### Task brief:
Copy the lines below word for word, starting with the line that contains "genus: Lyonia" and continuing through the final line.

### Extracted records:
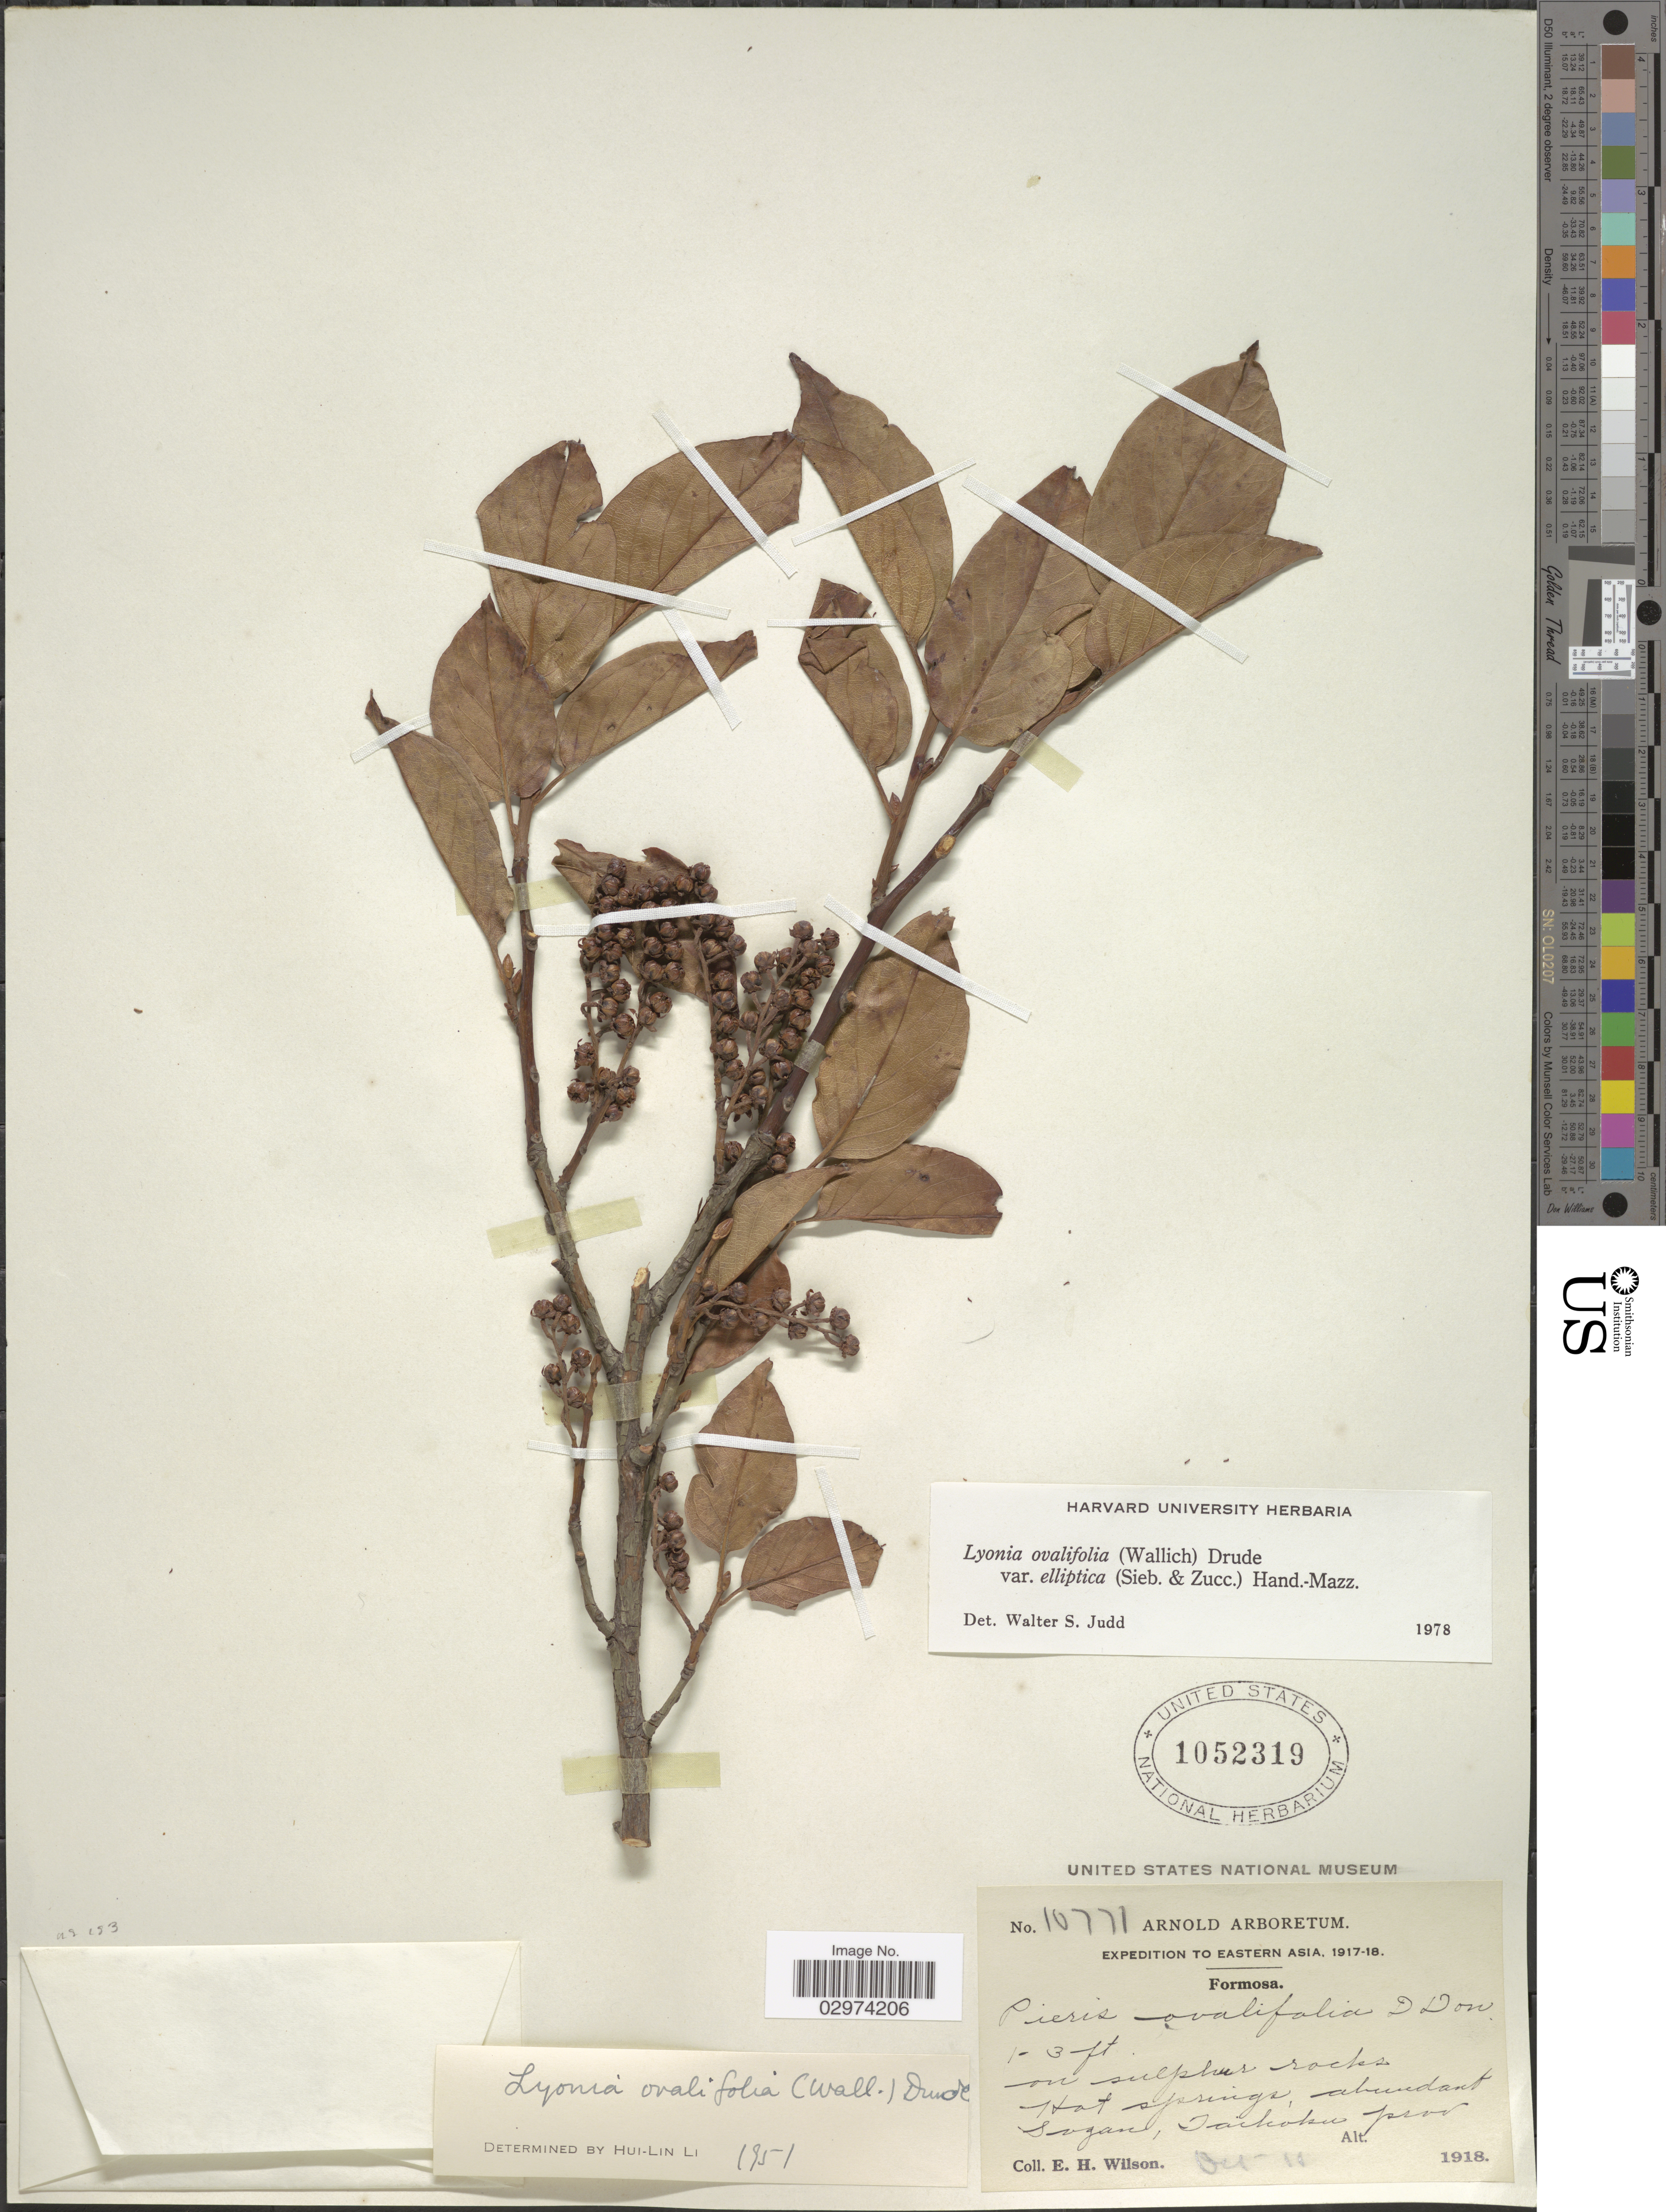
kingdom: Plantae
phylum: Tracheophyta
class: Magnoliopsida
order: Ericales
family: Ericaceae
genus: Lyonia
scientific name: Lyonia ovalifolia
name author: (Wall.) Drude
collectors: E. Wilson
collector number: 10771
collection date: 1918-10-11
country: Taiwan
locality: Formosa. On sulphur rocks Hot springs, abundant Sozan, Taihoku] prov.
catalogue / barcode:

### Answer for the task:
genus: Lyonia
scientific name: Lyonia ovalifolia
name author: (Wall.) Drude
collectors: E. Wilson
collector number: 10771
collection date: 1918-10-11
country: Taiwan
locality: Formosa. On sulphur rocks Hot springs, abundant Sozan, Taihoku] prov.
catalogue / barcode:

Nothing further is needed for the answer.